EXERCISE OBJECTIVE.
When you spot the word "output" in a line of the data below, copy that line.
== Segment start ==
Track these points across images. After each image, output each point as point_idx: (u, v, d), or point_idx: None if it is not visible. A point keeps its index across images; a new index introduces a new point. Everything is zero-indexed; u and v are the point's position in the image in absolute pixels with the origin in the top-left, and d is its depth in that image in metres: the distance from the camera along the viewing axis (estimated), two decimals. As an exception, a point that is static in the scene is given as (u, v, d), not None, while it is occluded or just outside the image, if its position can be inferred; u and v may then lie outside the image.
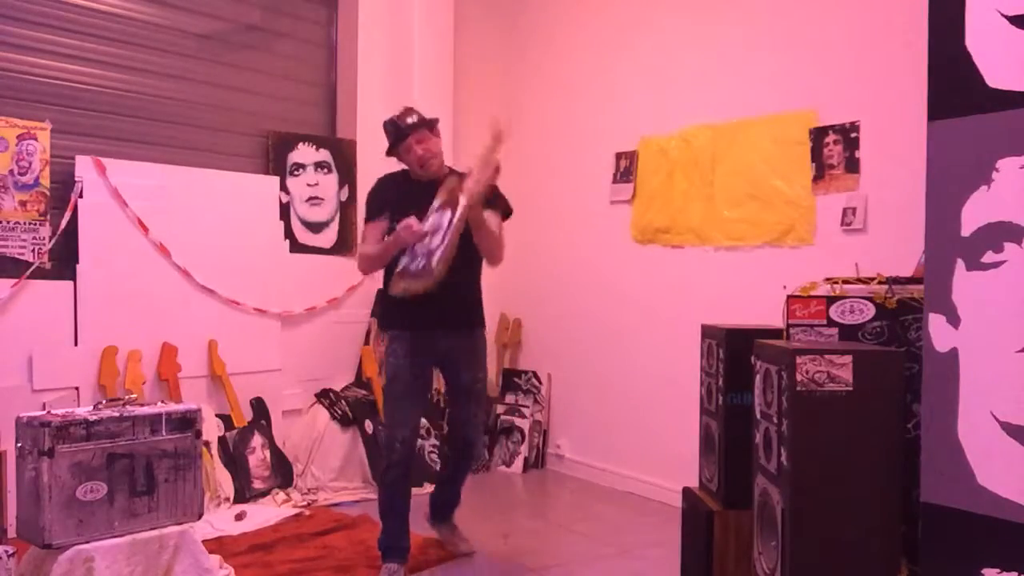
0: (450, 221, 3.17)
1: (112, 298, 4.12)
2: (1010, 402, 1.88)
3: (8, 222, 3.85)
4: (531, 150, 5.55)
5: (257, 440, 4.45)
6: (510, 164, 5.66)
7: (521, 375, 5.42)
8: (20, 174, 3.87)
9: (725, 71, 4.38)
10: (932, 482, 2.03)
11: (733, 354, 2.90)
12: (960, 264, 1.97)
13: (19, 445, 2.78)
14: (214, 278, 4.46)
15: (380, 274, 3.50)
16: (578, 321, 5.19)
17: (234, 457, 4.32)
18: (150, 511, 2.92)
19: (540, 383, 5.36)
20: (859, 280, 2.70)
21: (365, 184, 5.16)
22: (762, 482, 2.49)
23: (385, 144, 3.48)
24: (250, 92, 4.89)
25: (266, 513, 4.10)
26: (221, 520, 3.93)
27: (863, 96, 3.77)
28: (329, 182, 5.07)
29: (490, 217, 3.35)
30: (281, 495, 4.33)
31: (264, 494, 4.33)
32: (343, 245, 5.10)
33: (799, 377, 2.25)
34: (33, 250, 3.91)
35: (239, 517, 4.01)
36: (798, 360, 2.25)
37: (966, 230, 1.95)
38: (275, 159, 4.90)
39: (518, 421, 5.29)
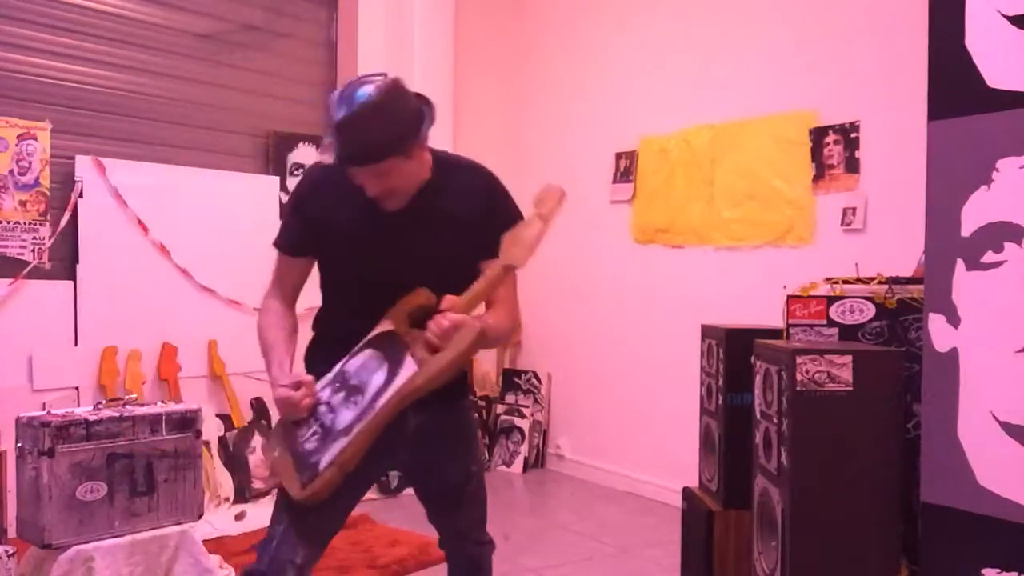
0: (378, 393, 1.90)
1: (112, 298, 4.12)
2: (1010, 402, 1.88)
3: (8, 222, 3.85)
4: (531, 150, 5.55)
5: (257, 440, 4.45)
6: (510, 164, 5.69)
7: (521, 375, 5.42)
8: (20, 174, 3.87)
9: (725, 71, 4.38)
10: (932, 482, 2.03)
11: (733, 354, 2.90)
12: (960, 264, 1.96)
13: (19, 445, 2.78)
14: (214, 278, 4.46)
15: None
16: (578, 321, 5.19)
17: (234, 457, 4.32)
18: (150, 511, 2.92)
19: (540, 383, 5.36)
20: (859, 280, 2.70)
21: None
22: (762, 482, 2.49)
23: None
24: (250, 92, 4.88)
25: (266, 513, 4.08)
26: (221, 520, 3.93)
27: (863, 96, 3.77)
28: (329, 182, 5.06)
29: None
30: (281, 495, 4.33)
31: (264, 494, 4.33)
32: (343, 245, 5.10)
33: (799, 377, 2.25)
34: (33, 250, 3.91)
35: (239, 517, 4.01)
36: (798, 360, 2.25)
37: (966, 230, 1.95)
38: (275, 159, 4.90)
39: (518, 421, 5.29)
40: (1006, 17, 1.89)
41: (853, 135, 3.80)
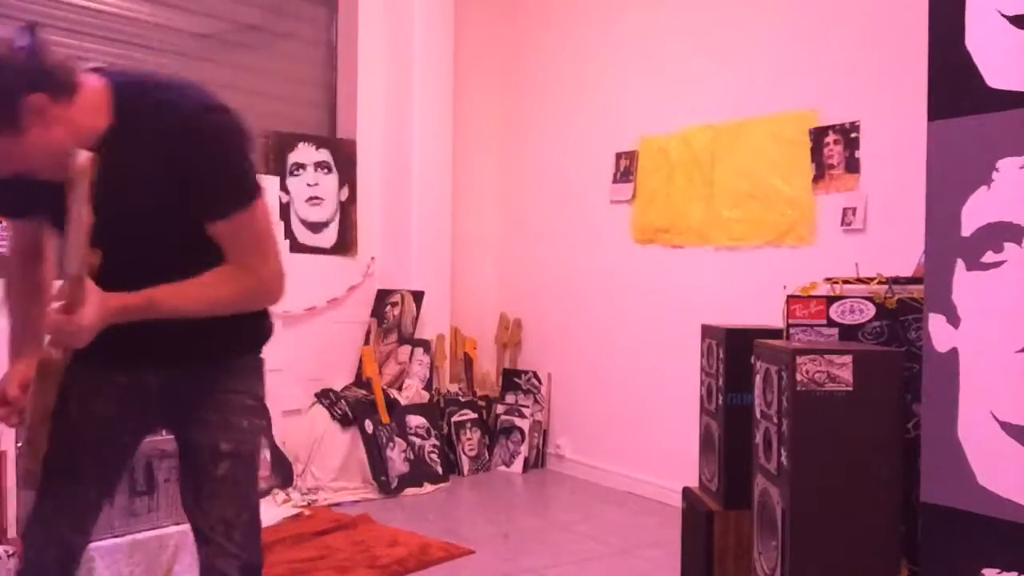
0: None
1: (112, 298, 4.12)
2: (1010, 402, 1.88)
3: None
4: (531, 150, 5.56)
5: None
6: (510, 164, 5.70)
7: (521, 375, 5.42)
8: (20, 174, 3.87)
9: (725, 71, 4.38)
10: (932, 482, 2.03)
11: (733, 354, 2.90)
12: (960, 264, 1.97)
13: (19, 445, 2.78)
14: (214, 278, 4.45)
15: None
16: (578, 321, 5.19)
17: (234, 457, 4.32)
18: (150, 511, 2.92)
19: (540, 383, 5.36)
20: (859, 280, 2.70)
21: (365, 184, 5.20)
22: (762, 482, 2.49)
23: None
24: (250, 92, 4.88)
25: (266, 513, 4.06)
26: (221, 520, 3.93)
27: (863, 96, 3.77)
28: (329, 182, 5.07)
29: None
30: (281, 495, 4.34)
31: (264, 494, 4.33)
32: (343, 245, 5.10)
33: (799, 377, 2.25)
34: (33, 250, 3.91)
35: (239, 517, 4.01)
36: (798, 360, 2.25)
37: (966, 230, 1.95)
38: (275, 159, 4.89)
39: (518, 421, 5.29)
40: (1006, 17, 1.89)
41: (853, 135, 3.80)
== Segment end ==
== Segment start ==
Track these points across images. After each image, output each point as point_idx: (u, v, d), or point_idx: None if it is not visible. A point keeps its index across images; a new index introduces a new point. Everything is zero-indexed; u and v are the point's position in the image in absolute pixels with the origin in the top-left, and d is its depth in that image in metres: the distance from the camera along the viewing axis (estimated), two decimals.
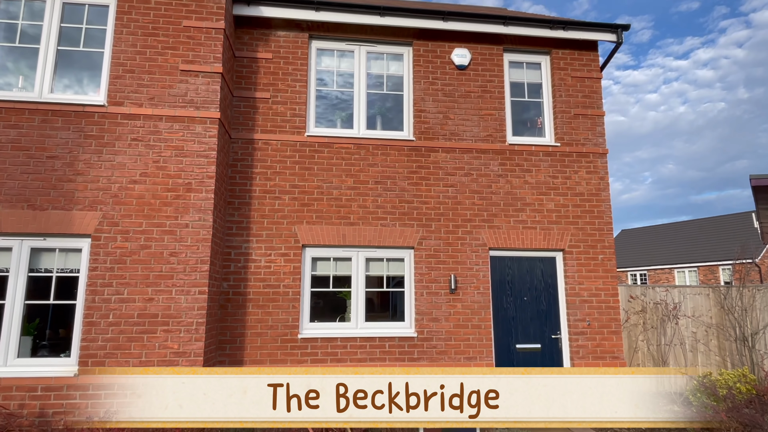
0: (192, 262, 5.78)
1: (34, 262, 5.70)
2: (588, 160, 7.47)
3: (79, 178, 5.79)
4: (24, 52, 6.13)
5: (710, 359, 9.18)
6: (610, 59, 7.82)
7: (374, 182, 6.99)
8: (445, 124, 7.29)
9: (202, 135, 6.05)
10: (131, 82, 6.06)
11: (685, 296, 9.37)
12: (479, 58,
== Segment end ==
RESULT OF THE TASK.
Track these points across images. After each image, output each point as point_idx: (u, v, d), or point_idx: None if it is not visible. A point keeps its index across images; a new index introduces a new point. Everything is zero-indexed; u and v are the point's position in the image in absolute pixels with the origin in the top-left, and d is its depth in that image in metres: the distance from the camera along the viewing axis (estimated), two decimals. As an exception, a point that is static in the scene is given as (u, v, d), not None, while it is occluded or just outside the image, if its position can be inferred; u and v may then lie outside the image.
Track these points across images. After each image, output each point as point_idx: (u, v, d), or point_idx: None if it is not visible. A point keeps its index across images; a new index introduces a new point. Everything is zero-indexed; u and v are the point's position in the image in absolute pixels with the origin in the top-left, and d is its depth in that image in metres: the distance from the camera along the viewing axis (estimated), two decimals.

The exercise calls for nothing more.